**Task brief:**
The answer must be the full listing, reproduced without any change.
———
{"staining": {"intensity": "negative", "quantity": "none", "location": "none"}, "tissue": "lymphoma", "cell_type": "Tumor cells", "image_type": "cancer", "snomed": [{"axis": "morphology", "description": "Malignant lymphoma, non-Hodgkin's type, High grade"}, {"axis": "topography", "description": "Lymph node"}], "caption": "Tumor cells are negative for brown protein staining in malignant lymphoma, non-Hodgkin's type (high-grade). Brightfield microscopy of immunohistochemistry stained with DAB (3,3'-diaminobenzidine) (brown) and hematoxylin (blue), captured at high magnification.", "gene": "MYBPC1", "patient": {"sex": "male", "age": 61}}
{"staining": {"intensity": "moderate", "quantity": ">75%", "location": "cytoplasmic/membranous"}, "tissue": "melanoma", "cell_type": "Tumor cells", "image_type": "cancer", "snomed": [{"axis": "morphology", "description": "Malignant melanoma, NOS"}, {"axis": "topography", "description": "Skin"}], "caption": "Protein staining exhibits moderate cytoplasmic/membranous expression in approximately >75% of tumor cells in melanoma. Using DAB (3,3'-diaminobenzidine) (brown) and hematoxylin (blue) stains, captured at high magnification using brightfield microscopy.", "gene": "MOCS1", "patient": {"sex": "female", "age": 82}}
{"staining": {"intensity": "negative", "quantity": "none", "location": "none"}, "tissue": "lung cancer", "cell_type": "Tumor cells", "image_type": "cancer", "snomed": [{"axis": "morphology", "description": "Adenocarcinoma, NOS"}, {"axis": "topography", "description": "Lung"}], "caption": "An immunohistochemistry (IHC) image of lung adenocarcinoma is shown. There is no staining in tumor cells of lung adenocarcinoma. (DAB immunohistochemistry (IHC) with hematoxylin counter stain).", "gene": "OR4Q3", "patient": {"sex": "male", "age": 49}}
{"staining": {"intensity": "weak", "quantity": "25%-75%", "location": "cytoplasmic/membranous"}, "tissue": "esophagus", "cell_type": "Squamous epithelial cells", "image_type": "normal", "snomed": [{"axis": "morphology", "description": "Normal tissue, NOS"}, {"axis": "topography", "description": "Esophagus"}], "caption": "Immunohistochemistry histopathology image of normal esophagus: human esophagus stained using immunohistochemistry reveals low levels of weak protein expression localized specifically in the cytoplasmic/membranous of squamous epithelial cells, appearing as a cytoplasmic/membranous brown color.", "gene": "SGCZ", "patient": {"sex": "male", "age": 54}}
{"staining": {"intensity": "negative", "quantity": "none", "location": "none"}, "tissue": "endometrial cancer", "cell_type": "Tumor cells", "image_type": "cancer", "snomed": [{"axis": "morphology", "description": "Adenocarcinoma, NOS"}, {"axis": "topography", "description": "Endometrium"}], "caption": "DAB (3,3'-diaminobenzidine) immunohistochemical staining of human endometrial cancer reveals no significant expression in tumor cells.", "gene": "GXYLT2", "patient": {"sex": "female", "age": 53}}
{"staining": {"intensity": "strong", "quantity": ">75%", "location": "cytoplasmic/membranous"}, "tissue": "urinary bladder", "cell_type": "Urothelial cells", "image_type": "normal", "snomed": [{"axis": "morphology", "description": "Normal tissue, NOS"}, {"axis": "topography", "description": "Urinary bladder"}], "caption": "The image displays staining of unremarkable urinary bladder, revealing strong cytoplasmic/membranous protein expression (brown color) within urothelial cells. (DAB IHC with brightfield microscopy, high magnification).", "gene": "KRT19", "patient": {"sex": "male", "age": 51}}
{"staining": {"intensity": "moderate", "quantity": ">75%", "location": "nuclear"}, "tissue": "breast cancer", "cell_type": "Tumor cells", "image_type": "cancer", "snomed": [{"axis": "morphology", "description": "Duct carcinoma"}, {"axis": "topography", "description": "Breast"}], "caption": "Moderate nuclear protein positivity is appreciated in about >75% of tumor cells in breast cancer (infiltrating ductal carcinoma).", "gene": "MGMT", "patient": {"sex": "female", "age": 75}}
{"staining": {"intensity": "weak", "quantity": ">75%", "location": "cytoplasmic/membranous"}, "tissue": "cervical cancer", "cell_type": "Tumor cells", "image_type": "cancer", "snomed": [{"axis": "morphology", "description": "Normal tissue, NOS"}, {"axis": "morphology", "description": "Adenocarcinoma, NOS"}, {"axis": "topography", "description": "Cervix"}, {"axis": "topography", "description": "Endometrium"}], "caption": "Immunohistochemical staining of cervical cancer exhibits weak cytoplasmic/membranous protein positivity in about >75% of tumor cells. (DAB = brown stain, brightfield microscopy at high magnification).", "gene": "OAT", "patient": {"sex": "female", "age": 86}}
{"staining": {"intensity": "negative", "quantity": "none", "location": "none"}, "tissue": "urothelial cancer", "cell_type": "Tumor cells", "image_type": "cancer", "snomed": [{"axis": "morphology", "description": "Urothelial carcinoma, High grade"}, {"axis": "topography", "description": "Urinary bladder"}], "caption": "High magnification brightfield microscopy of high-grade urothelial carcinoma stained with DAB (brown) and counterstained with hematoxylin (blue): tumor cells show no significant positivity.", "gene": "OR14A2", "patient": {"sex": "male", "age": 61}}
———
**Output below:**
{"staining": {"intensity": "negative", "quantity": "none", "location": "none"}, "tissue": "lymphoma", "cell_type": "Tumor cells", "image_type": "cancer", "snomed": [{"axis": "morphology", "description": "Malignant lymphoma, non-Hodgkin's type, High grade"}, {"axis": "topography", "description": "Lymph node"}], "caption": "Tumor cells are negative for brown protein staining in malignant lymphoma, non-Hodgkin's type (high-grade). Brightfield microscopy of immunohistochemistry stained with DAB (3,3'-diaminobenzidine) (brown) and hematoxylin (blue), captured at high magnification.", "gene": "MYBPC1", "patient": {"sex": "male", "age": 61}}
{"staining": {"intensity": "moderate", "quantity": ">75%", "location": "cytoplasmic/membranous"}, "tissue": "melanoma", "cell_type": "Tumor cells", "image_type": "cancer", "snomed": [{"axis": "morphology", "description": "Malignant melanoma, NOS"}, {"axis": "topography", "description": "Skin"}], "caption": "Protein staining exhibits moderate cytoplasmic/membranous expression in approximately >75% of tumor cells in melanoma. Using DAB (3,3'-diaminobenzidine) (brown) and hematoxylin (blue) stains, captured at high magnification using brightfield microscopy.", "gene": "MOCS1", "patient": {"sex": "female", "age": 82}}
{"staining": {"intensity": "negative", "quantity": "none", "location": "none"}, "tissue": "lung cancer", "cell_type": "Tumor cells", "image_type": "cancer", "snomed": [{"axis": "morphology", "description": "Adenocarcinoma, NOS"}, {"axis": "topography", "description": "Lung"}], "caption": "An immunohistochemistry (IHC) image of lung adenocarcinoma is shown. There is no staining in tumor cells of lung adenocarcinoma. (DAB immunohistochemistry (IHC) with hematoxylin counter stain).", "gene": "OR4Q3", "patient": {"sex": "male", "age": 49}}
{"staining": {"intensity": "weak", "quantity": "25%-75%", "location": "cytoplasmic/membranous"}, "tissue": "esophagus", "cell_type": "Squamous epithelial cells", "image_type": "normal", "snomed": [{"axis": "morphology", "description": "Normal tissue, NOS"}, {"axis": "topography", "description": "Esophagus"}], "caption": "Immunohistochemistry histopathology image of normal esophagus: human esophagus stained using immunohistochemistry reveals low levels of weak protein expression localized specifically in the cytoplasmic/membranous of squamous epithelial cells, appearing as a cytoplasmic/membranous brown color.", "gene": "SGCZ", "patient": {"sex": "male", "age": 54}}
{"staining": {"intensity": "negative", "quantity": "none", "location": "none"}, "tissue": "endometrial cancer", "cell_type": "Tumor cells", "image_type": "cancer", "snomed": [{"axis": "morphology", "description": "Adenocarcinoma, NOS"}, {"axis": "topography", "description": "Endometrium"}], "caption": "DAB (3,3'-diaminobenzidine) immunohistochemical staining of human endometrial cancer reveals no significant expression in tumor cells.", "gene": "GXYLT2", "patient": {"sex": "female", "age": 53}}
{"staining": {"intensity": "strong", "quantity": ">75%", "location": "cytoplasmic/membranous"}, "tissue": "urinary bladder", "cell_type": "Urothelial cells", "image_type": "normal", "snomed": [{"axis": "morphology", "description": "Normal tissue, NOS"}, {"axis": "topography", "description": "Urinary bladder"}], "caption": "The image displays staining of unremarkable urinary bladder, revealing strong cytoplasmic/membranous protein expression (brown color) within urothelial cells. (DAB IHC with brightfield microscopy, high magnification).", "gene": "KRT19", "patient": {"sex": "male", "age": 51}}
{"staining": {"intensity": "moderate", "quantity": ">75%", "location": "nuclear"}, "tissue": "breast cancer", "cell_type": "Tumor cells", "image_type": "cancer", "snomed": [{"axis": "morphology", "description": "Duct carcinoma"}, {"axis": "topography", "description": "Breast"}], "caption": "Moderate nuclear protein positivity is appreciated in about >75% of tumor cells in breast cancer (infiltrating ductal carcinoma).", "gene": "MGMT", "patient": {"sex": "female", "age": 75}}
{"staining": {"intensity": "weak", "quantity": ">75%", "location": "cytoplasmic/membranous"}, "tissue": "cervical cancer", "cell_type": "Tumor cells", "image_type": "cancer", "snomed": [{"axis": "morphology", "description": "Normal tissue, NOS"}, {"axis": "morphology", "description": "Adenocarcinoma, NOS"}, {"axis": "topography", "description": "Cervix"}, {"axis": "topography", "description": "Endometrium"}], "caption": "Immunohistochemical staining of cervical cancer exhibits weak cytoplasmic/membranous protein positivity in about >75% of tumor cells. (DAB = brown stain, brightfield microscopy at high magnification).", "gene": "OAT", "patient": {"sex": "female", "age": 86}}
{"staining": {"intensity": "negative", "quantity": "none", "location": "none"}, "tissue": "urothelial cancer", "cell_type": "Tumor cells", "image_type": "cancer", "snomed": [{"axis": "morphology", "description": "Urothelial carcinoma, High grade"}, {"axis": "topography", "description": "Urinary bladder"}], "caption": "High magnification brightfield microscopy of high-grade urothelial carcinoma stained with DAB (brown) and counterstained with hematoxylin (blue): tumor cells show no significant positivity.", "gene": "OR14A2", "patient": {"sex": "male", "age": 61}}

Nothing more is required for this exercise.